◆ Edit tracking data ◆
● ● ● ● ● ● ●
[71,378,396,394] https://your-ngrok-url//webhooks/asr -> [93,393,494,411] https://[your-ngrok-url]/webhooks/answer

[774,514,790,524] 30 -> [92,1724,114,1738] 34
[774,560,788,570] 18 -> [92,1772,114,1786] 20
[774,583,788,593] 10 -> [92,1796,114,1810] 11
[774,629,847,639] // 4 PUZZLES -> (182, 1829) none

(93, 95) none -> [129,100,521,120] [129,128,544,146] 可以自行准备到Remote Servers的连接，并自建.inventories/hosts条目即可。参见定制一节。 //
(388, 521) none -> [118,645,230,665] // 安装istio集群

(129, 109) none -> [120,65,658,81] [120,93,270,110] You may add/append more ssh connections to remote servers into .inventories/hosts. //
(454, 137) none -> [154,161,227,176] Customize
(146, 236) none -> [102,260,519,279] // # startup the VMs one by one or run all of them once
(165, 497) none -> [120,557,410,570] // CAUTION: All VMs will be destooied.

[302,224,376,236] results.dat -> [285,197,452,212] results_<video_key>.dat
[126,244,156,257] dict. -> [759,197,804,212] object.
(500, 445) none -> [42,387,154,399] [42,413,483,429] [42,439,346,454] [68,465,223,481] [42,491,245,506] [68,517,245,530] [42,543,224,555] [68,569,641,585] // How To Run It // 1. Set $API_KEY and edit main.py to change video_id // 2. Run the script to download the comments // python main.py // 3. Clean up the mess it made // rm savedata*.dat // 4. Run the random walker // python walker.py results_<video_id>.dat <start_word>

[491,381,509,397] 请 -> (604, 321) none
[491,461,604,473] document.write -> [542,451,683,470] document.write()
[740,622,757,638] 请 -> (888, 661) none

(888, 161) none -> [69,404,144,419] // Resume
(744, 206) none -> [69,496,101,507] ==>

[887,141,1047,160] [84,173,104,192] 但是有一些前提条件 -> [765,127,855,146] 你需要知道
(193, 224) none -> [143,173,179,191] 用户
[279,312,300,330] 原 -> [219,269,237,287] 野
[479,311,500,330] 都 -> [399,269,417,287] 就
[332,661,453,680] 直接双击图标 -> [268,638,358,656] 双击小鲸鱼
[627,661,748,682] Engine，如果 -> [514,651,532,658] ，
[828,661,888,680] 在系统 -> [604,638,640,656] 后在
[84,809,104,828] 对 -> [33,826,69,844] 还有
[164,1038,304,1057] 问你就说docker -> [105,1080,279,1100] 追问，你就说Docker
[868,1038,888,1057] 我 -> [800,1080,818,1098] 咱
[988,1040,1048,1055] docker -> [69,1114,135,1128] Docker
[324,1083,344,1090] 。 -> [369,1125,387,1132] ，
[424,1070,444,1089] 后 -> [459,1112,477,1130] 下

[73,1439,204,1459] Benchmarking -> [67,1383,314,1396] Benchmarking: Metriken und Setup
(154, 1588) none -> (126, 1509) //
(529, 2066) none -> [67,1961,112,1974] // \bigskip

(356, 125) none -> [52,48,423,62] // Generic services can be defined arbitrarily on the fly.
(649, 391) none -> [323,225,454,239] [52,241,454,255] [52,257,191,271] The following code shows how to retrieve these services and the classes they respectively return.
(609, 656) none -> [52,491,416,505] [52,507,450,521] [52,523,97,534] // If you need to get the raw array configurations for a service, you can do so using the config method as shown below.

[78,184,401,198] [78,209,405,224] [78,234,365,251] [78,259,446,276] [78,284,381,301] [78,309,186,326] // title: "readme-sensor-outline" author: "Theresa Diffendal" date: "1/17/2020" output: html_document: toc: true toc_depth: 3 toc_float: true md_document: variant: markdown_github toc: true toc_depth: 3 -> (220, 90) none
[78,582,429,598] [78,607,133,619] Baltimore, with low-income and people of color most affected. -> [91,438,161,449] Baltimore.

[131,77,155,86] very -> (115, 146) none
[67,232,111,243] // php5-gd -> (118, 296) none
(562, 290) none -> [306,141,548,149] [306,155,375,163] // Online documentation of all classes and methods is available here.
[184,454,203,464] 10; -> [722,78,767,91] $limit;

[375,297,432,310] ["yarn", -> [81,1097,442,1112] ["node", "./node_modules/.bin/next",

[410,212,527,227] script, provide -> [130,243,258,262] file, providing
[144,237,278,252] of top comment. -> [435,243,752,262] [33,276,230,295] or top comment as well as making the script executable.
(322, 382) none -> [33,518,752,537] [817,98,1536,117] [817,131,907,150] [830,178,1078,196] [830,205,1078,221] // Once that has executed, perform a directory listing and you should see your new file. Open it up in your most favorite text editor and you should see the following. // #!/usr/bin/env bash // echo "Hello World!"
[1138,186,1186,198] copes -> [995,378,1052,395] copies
● ● ● ● ● ● ●
◆ WHAT THIS TASK INVOLVES ◆
Every record shown above should appear again in your answer, unchanged.

◆ RESPONSE TO THE EXERCISE ◆
[71,378,396,394] https://your-ngrok-url//webhooks/asr -> [93,393,494,411] https://[your-ngrok-url]/webhooks/answer

[774,514,790,524] 30 -> [92,1724,114,1738] 34
[774,560,788,570] 18 -> [92,1772,114,1786] 20
[774,583,788,593] 10 -> [92,1796,114,1810] 11
[774,629,847,639] // 4 PUZZLES -> (182, 1829) none

(93, 95) none -> [129,100,521,120] [129,128,544,146] 可以自行准备到Remote Servers的连接，并自建.inventories/hosts条目即可。参见定制一节。 //
(388, 521) none -> [118,645,230,665] // 安装istio集群

(129, 109) none -> [120,65,658,81] [120,93,270,110] You may add/append more ssh connections to remote servers into .inventories/hosts. //
(454, 137) none -> [154,161,227,176] Customize
(146, 236) none -> [102,260,519,279] // # startup the VMs one by one or run all of them once
(165, 497) none -> [120,557,410,570] // CAUTION: All VMs will be destooied.

[302,224,376,236] results.dat -> [285,197,452,212] results_<video_key>.dat
[126,244,156,257] dict. -> [759,197,804,212] object.
(500, 445) none -> [42,387,154,399] [42,413,483,429] [42,439,346,454] [68,465,223,481] [42,491,245,506] [68,517,245,530] [42,543,224,555] [68,569,641,585] // How To Run It // 1. Set $API_KEY and edit main.py to change video_id // 2. Run the script to download the comments // python main.py // 3. Clean up the mess it made // rm savedata*.dat // 4. Run the random walker // python walker.py results_<video_id>.dat <start_word>

[491,381,509,397] 请 -> (604, 321) none
[491,461,604,473] document.write -> [542,451,683,470] document.write()
[740,622,757,638] 请 -> (888, 661) none

(888, 161) none -> [69,404,144,419] // Resume
(744, 206) none -> [69,496,101,507] ==>

[887,141,1047,160] [84,173,104,192] 但是有一些前提条件 -> [765,127,855,146] 你需要知道
(193, 224) none -> [143,173,179,191] 用户
[279,312,300,330] 原 -> [219,269,237,287] 野
[479,311,500,330] 都 -> [399,269,417,287] 就
[332,661,453,680] 直接双击图标 -> [268,638,358,656] 双击小鲸鱼
[627,661,748,682] Engine，如果 -> [514,651,532,658] ，
[828,661,888,680] 在系统 -> [604,638,640,656] 后在
[84,809,104,828] 对 -> [33,826,69,844] 还有
[164,1038,304,1057] 问你就说docker -> [105,1080,279,1100] 追问，你就说Docker
[868,1038,888,1057] 我 -> [800,1080,818,1098] 咱
[988,1040,1048,1055] docker -> [69,1114,135,1128] Docker
[324,1083,344,1090] 。 -> [369,1125,387,1132] ，
[424,1070,444,1089] 后 -> [459,1112,477,1130] 下

[73,1439,204,1459] Benchmarking -> [67,1383,314,1396] Benchmarking: Metriken und Setup
(154, 1588) none -> (126, 1509) //
(529, 2066) none -> [67,1961,112,1974] // \bigskip

(356, 125) none -> [52,48,423,62] // Generic services can be defined arbitrarily on the fly.
(649, 391) none -> [323,225,454,239] [52,241,454,255] [52,257,191,271] The following code shows how to retrieve these services and the classes they respectively return.
(609, 656) none -> [52,491,416,505] [52,507,450,521] [52,523,97,534] // If you need to get the raw array configurations for a service, you can do so using the config method as shown below.

[78,184,401,198] [78,209,405,224] [78,234,365,251] [78,259,446,276] [78,284,381,301] [78,309,186,326] // title: "readme-sensor-outline" author: "Theresa Diffendal" date: "1/17/2020" output: html_document: toc: true toc_depth: 3 toc_float: true md_document: variant: markdown_github toc: true toc_depth: 3 -> (220, 90) none
[78,582,429,598] [78,607,133,619] Baltimore, with low-income and people of color most affected. -> [91,438,161,449] Baltimore.

[131,77,155,86] very -> (115, 146) none
[67,232,111,243] // php5-gd -> (118, 296) none
(562, 290) none -> [306,141,548,149] [306,155,375,163] // Online documentation of all classes and methods is available here.
[184,454,203,464] 10; -> [722,78,767,91] $limit;

[375,297,432,310] ["yarn", -> [81,1097,442,1112] ["node", "./node_modules/.bin/next",

[410,212,527,227] script, provide -> [130,243,258,262] file, providing
[144,237,278,252] of top comment. -> [435,243,752,262] [33,276,230,295] or top comment as well as making the script executable.
(322, 382) none -> [33,518,752,537] [817,98,1536,117] [817,131,907,150] [830,178,1078,196] [830,205,1078,221] // Once that has executed, perform a directory listing and you should see your new file. Open it up in your most favorite text editor and you should see the following. // #!/usr/bin/env bash // echo "Hello World!"
[1138,186,1186,198] copes -> [995,378,1052,395] copies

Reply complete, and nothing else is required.